My company would be assisting me in the move but they would not be covering any accommodation and this would be completely my responsibility.

Can you please assist on 2 things

1) short term accommodation for say a month till I find a house for myself.
2) help on how to go about searching for long term accomodation. What factors to consider?

My budget for long term accomodation is between 100,000 to 150,000 yen as monthly rent.
I would not mind staying 20-30 min away from my office as travel time.
Is there a possibility to get a 1LDK apartment in this budget. Please suggest areas and places I should consider. like I have mentioned I do not mind travelling daily till 25-30 min.
Would you suggest to go for furnished or unfurnished apartment. Since I have shipment facilities I can ship furniture and other items but is it recommended?

My office is located in chiyoda-ku, Marunouchi.

Awaiting some good suggestions. Thanks


----------



## larabell

Congratulations on your move. I hope things go smoothly.



RMS said:


> 1) short term accommodation for say a month till I find a house for myself.


Look up "Sakura House". They have guest houses and apartments all over the city and they're geared toward short-term stays. You can probably even book the room online before you come over. There are other guesthouses as well. Look up Metropolis Magazine and scan through their classified ad section.



> 2) help on how to go about searching for long term accomodation. What factors to consider?


You'll almost certainly need to work with a Realtor. I'd suggest you ask your company to put you in touch with someone. They may have someone they've worked with before.

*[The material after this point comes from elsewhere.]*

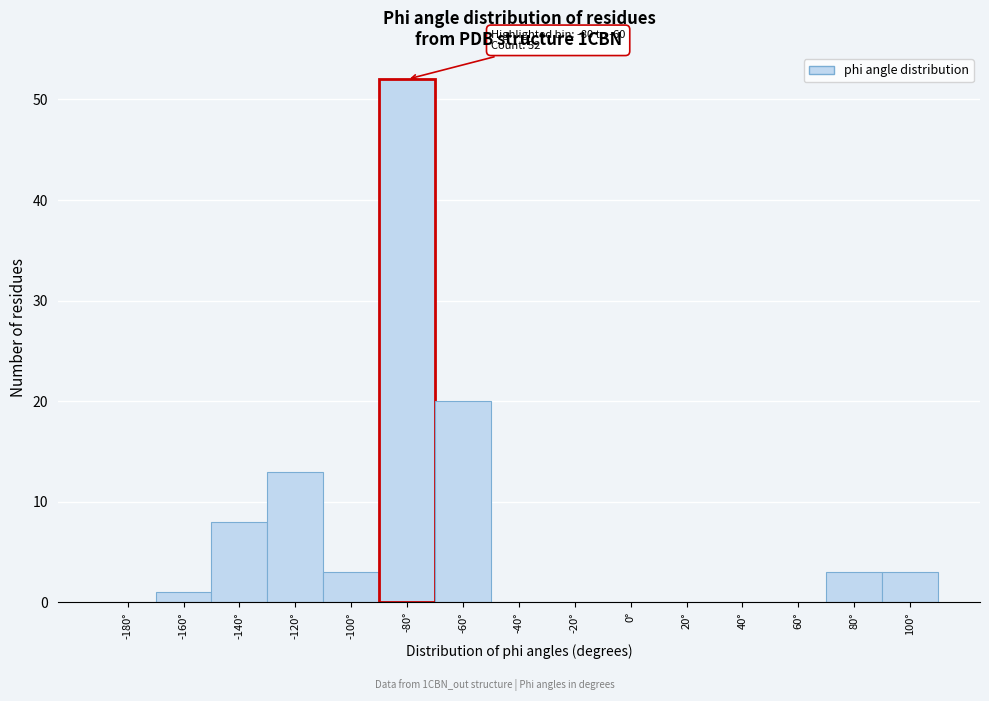

Reading right to left, extract all data points from this chart.

100°=3	80°=3	60°=0	40°=0	20°=0	0°=0	-20°=0	-40°=0	-60°=20	-80°=52	-100°=3	-120°=13	-140°=8	-160°=1	-180°=0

You should be able to get a 1LDK on your budget if you look outside of Tokyo. From Marunouchi, I'd suggest maybe Kawasaki or Yokohama. The trip from Tokyo station to Kawasaki station takes about 20 minutes so you could even change from there to another line to get into an even cheaper area. You could also look Eastward toward Chiba-ken but from what I've seen, the trains between Chiba and Tokyo are pretty crowded during rush hour. You could also go North to Akabane. I don't really know which area is cheaper because I've only lived on the West side. You can look in that direction but you'd spend your 30 minutes just getting across town and then you'd have to go even farther to get into cheaper areas. Kawasaki is probably your best bet -- and it's fairly nice down there, too.



> Would you suggest to go for furnished or unfurnished apartment. Since I have shipment facilities I can ship furniture and other items but is it recommended?

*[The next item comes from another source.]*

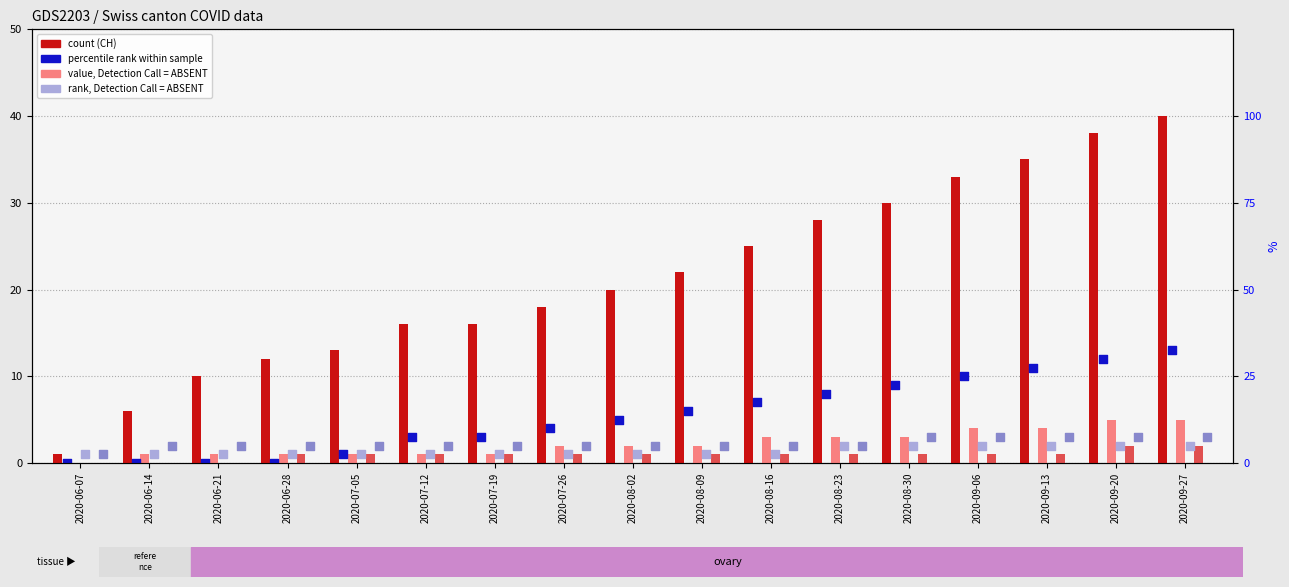

Which series contains the highest Y value?

CH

I would recommend against shipping furniture unless you live in a small place right now. A 1LDK apartment anywhere near Tokyo is going to be pretty small. You don't want to end up with more stuff than you can fit into the apartment. For example, a King-size bed probably won't fit into the majority of 1LDK apartments and a standard US-sized sofa may well not fit into the living room, either.

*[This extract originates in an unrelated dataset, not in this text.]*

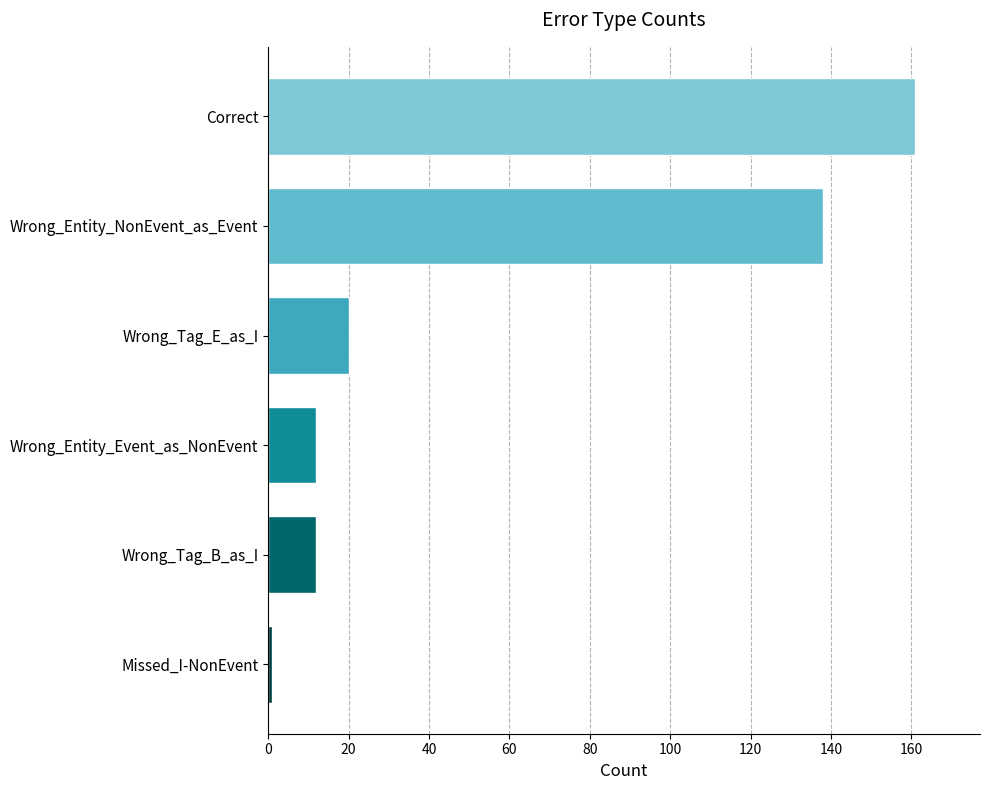

True or false: the data shows 12 at Wrong_Entity_Event_as_NonEvent.

True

Furnished places are available but the ones I've seen are pretty expensive. I figure they landlords know that it's mostly companies who rent furnished apartments so they raise the prices accordingly. On your budget you'll probably end up with an unfurnished place. See if your employer can pick up some of the cost of renting furniture, too. Or maybe bring some small stuff (a table and some chairs, maybe... a single bed if you have one) and just pick the rest up from Ikea once you get here and find a permanent place.


----------